:: Exercise instructions ::
Nothing but the lines from the one containing "Drainage Machine" through the end of the data should be output, each reproduced exactly.

[Items from a dataset]
☆ ☆ ☆ ☆ ☆

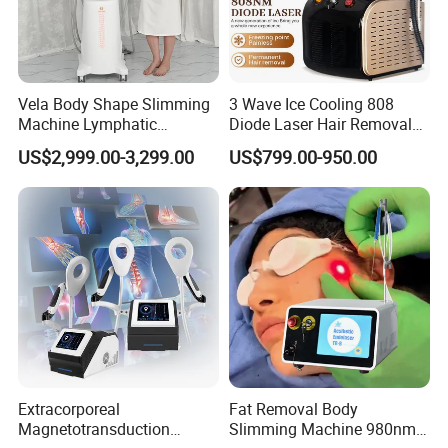
Vela Body Shape Slimming
3 Wave Ice Cooling 808
Machine Lymphatic
Diode Laser Hair Removal
Drainage Body Inner Ball
Machine
US$2,999.00-3,299.00
US$799.00-950.00
Roller Massage Lymphatic
Drainage Machine
Extracorporeal
Fat Removal Body
Magnetotransduction
Slimming Machine 980nm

☆ ☆ ☆ ☆ ☆

:: Task solution ::
Drainage Machine
Extracorporeal
Fat Removal Body
Magnetotransduction
Slimming Machine 980nm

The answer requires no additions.